- [Task brief]: Extend the description below of the multimodal video QA system, starting after its last sentence about Reciprocal Rank Fusion.

Multimodal Video QA — Siddhesh More

A system that answers natural language questions about video content by combining visual frame retrieval, audio transcription, and a fine-tuned vision-language model.

Frame extraction uses PyAV and SceneDetect to sample keyframes at scene boundaries. Each frame gets a CLIP ViT-L/14 embedding computed locally. The audio track is transcribed by Whisper with word-level timestamps, and the transcript is chunked and embedded with bge-large-en-v1.5. Two FAISS indexes sit side by side: one visual (IndexFlatIP for cosine over CLIP embeddings), one textual. At query time both indexes retrieve independently and Reciprocal Rank Fusion merges the ranked lists. RRF avoids the score normalization problem that comes from mixing cosine distances from two different embedding spaces.

- [Supplied records]:

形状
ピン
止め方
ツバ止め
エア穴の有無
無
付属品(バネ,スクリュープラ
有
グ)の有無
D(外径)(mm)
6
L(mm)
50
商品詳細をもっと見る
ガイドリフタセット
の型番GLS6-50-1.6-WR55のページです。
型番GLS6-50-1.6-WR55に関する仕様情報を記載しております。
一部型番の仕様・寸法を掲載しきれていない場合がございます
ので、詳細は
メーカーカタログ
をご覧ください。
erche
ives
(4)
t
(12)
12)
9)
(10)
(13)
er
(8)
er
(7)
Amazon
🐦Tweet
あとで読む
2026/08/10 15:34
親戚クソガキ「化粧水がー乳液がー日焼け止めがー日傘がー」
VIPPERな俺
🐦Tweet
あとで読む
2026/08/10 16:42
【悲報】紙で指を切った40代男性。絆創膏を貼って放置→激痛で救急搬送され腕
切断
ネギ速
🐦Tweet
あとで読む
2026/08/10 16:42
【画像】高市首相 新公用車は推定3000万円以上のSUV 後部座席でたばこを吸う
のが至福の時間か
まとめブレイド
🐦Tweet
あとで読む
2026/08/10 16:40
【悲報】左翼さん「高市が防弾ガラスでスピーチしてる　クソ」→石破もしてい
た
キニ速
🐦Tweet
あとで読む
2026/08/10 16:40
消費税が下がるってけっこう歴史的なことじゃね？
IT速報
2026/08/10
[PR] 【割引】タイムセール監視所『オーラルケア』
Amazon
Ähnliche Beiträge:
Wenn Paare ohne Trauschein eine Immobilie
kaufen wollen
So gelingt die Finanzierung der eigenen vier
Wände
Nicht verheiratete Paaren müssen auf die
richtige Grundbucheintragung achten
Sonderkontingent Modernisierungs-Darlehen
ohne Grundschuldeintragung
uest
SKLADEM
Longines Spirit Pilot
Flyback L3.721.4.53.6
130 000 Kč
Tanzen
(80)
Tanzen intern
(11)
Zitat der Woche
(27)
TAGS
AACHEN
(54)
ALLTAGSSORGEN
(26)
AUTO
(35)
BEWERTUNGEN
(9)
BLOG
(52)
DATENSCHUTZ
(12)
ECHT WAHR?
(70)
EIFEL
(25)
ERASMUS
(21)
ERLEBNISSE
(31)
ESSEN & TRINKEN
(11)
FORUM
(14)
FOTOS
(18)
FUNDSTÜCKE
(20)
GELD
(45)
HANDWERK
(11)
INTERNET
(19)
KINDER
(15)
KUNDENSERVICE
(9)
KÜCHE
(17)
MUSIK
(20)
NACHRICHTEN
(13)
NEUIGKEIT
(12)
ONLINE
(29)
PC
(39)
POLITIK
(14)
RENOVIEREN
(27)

- [Final answer]:
The VLM (Qwen2-VL-7B) is fine-tuned with QLoRA: 4-bit NF4 quantization via bitsandbytes, LoRA adapters at rank 16 targeting q_proj and v_proj attention projections. Only about 0.1% of parameters are trained; the base model stays frozen. HuggingFace Trainer handles the training loop, W&B logs loss curves and validation QA accuracy.

Served with vLLM. The CLIP encoder is exported to ONNX for edge inference benchmarking (latency comparison: BF16 vs INT4). An MCP tool server exposes @mcp.tool() def video_qa(query, video_id), making it callable directly from the LangGraph agent in Project 1.

In progress.